Outside View: Poor sports

The Spokesman-Review

The following editorial appeared Tuesday in the Olympian of Olympia.

While overzealous parents are a detriment for youth sport activities, the real problem comes when coaches resort to cheating in order to win.

No better case exists than what has recently unfolded at Chief Sealth High School in West Seattle, where the girls basketball team has been stripped of back-to-back state championships. The Washington Interscholastic Activities Association has forced Chief Sealth to forfeit all of its games for the past four seasons. The reason: The coaching staff illegally recruited players.

It’s the right punishment and sends the right message to coaches, parents and players: Cheating will not be tolerated. Athletic competition is supposed to build character, not teach youngsters how to stretch the rules and succeed through fraud.

This deplorable incident has a direct tie to South Sound because the River Ridge High School girls team lost the state 3A championship to Chief Sealth in 2005. River Ridge might well have had a state championship award in its trophy case – and not a second-place banner – if Chief Sealth had played by the rules. Issaquah lost to Chief Sealth in a squeaker – 44-43 – in March of this year.

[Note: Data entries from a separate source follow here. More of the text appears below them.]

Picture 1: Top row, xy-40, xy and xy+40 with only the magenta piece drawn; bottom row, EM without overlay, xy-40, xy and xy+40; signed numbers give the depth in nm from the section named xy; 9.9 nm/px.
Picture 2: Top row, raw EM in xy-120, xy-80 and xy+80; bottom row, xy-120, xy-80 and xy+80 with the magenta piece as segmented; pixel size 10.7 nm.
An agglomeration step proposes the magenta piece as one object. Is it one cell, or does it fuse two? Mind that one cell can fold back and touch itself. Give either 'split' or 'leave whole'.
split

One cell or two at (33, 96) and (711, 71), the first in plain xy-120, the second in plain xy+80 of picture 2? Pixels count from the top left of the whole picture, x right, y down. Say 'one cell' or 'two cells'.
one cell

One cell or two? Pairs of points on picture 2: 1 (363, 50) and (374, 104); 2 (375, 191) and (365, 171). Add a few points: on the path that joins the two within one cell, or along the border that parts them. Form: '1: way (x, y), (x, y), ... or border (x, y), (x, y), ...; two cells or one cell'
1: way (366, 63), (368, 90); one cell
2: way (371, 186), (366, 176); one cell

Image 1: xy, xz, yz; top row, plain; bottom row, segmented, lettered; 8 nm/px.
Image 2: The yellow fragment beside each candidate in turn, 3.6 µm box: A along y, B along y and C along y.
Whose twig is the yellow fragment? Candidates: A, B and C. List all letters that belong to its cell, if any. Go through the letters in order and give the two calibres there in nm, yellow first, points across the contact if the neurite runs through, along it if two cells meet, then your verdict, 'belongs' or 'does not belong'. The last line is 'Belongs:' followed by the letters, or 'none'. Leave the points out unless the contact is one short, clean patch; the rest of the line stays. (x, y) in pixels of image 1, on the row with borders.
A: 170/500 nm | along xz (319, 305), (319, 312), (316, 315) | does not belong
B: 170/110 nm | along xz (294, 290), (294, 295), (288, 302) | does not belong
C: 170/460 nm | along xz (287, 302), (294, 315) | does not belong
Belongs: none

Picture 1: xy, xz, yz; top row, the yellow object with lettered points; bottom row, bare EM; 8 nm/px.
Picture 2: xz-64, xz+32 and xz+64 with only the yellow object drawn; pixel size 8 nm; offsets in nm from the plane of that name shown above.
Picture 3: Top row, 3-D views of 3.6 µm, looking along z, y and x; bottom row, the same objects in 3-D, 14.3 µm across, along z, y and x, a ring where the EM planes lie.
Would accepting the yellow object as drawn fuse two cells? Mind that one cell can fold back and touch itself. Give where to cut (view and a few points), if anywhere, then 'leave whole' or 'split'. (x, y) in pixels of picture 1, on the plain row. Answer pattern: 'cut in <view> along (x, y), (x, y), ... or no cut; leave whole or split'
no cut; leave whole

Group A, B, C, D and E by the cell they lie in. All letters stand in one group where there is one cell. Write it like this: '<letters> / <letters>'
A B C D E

Even though Chief Sealth has been stripped of its state titles, the championship trophies will not be awarded to River Ridge and Issaquah. The WIAA executive board has said no team will be awarded the state title for 2005 or 2006.

The real victims here are the legitimate members of the Chief Sealth team and those Chief Sealth basketball players who were denied a spot on the team to make room for illegally recruited players.

The culprits here are the coaching staff who stooped to cheating in order to win, and the recruits’ parents who joined in the fraudulent scheme to get their daughters onto the team even though they did not live in the proper district.

Recruiting violations at Chief Sealth were brought to light in news stories published by the Seattle Times in February. Seattle Public Schools conducted its own investigation and concluded that five players were recruited to Chief Sealth with promises of starting positions and college scholarships – violations of high school recruiting rules. WIAA regulations prevent high school coaches from recruiting players.

The coaches have denied any wrongdoing. But after the investigation findings were made public, the school district refused to renew the coaching contract of girls basketball coach Ray Willis and his assistants, Amos Walters and Laura Fuller.

The WIAA board stripped Chief Sealth of all basketball victories dating back to the 2002-03 season because girls recruited for the team in violation of WIAA rules played a significant role in those wins. The team also will remain on probation for two years.

Through its ruling, the Washington Interscholastic Activities Association has sent a strong message that cheating will not be tolerated. It was absolutely the right punishment and the right message.